We pass by the much more untouched region of Manacapuru, the second largest city in the Amazon after Manaus. Here there are 90,000 inhabitants who live mostly on floating houses. We learn about piranha fishing. Of the 15 piranha species that exist in the river, the black ones can kill a person in 10 minutes. But if one were to be inevitably devoured by an animal in these waters, all we ask is that it is not the candirus vampire fish.

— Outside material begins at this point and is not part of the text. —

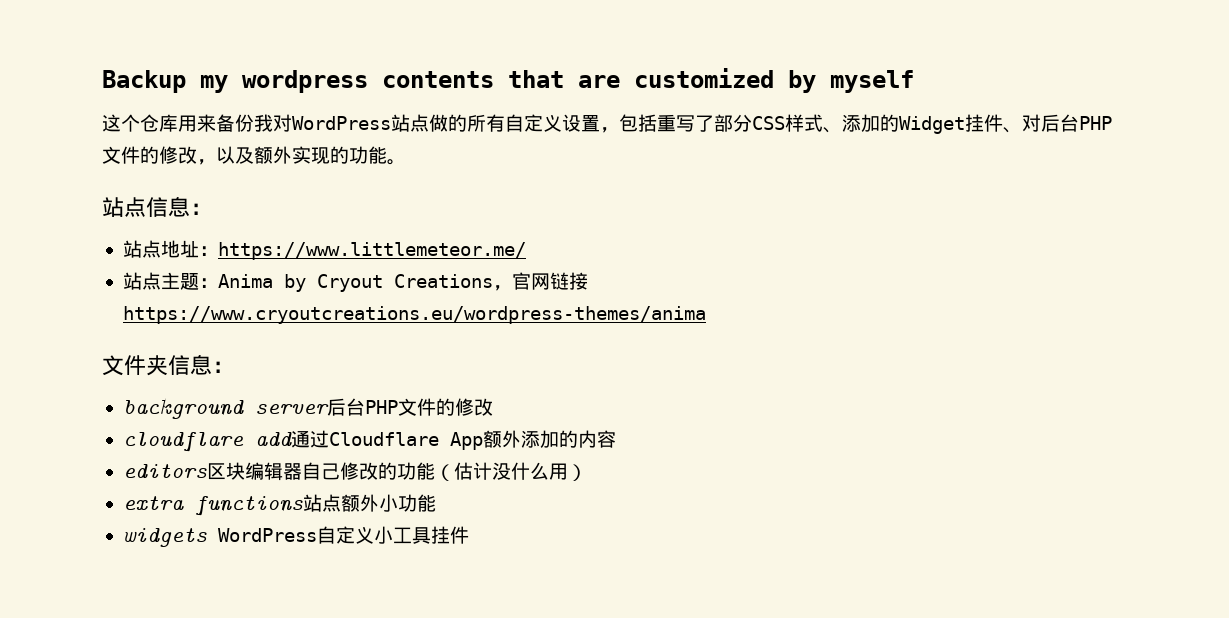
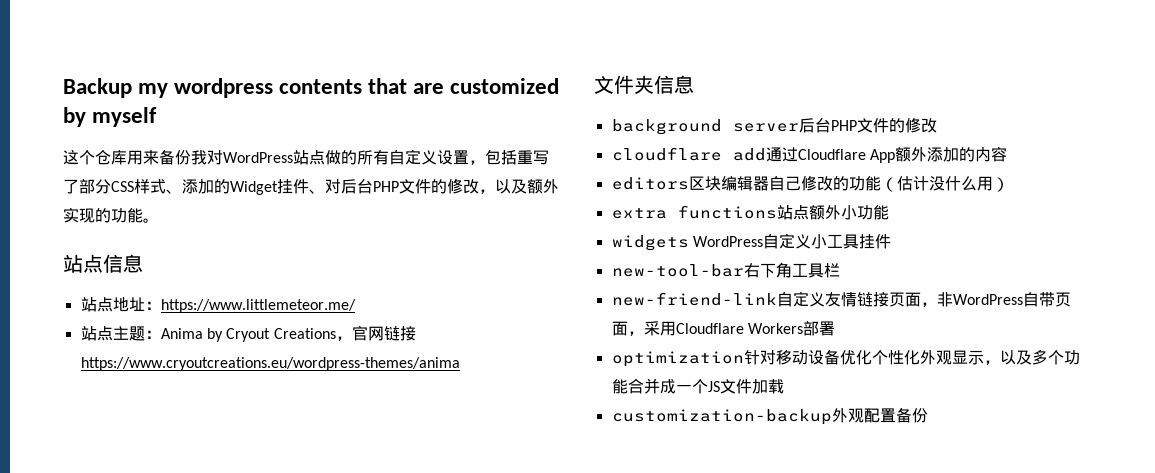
[190,203,212,215] ： -> (143, 263) none
[212,361,234,373] ： -> (694, 84) none
(469, 535) none -> [611,262,840,278] [611,291,1071,307] [611,321,835,336] [611,349,1080,367] [611,378,784,394] [611,407,928,425] // new-tool-bar右下角工具栏 // new-friend-link自定义友情链接页面，非WordPress自带页面，采用Cloudflare Workers部署 // optimization针对移动设备优化个性化外观显示，以及多个功能合并成一个JS文件加载 // customization-backup外观配置备份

For those who didn’t believe in jungle myths, these terrifying fish do exist, they enter through holes in the body and if they don’t find any, they make one in seconds, and feed on guts!
As if this was not enough to cause nightmares, that same night, we went alligator spotting. In the most complete darkness and silence, between marshy water plants…. the boat stops near the coast for us to watch the alligators, some of them three meters long.
The next morning we visit the site of the Meeting of Waters, the confluence between the Negro River – a river with almost black water – and the the Solimoes, with sandy-colored water. For six kilometers, they run side by side without ever coming together, because of their temperature differences, velocity and density.
We navigate for an hour and a half down the Negro River, to the Acajatuba lake, where we spot the botospink dolphins. But don't be fooled. The guide explains that they are known for their ferocious temperament and powerful teeth.
A three-toed sloth swims up to us. This tree-mammal is as sociable as the small monkeys from the Ariau Amazon Towers, a hotel on stilts in the middle of the jungle, where the movie Anaconda was filmed. Even though the anacondas are not as large as the ones portrayed in the movie, there are lots of them. The best accomodation in this hotel are the Tarzan Houses, tree houses in the jungle canopy with wooden catwalks.
When we visited one of the Tarzan houses, a family of five monkeys joined us, impossible to dislodge until our guide applauded twice – then they all lined up and walked out.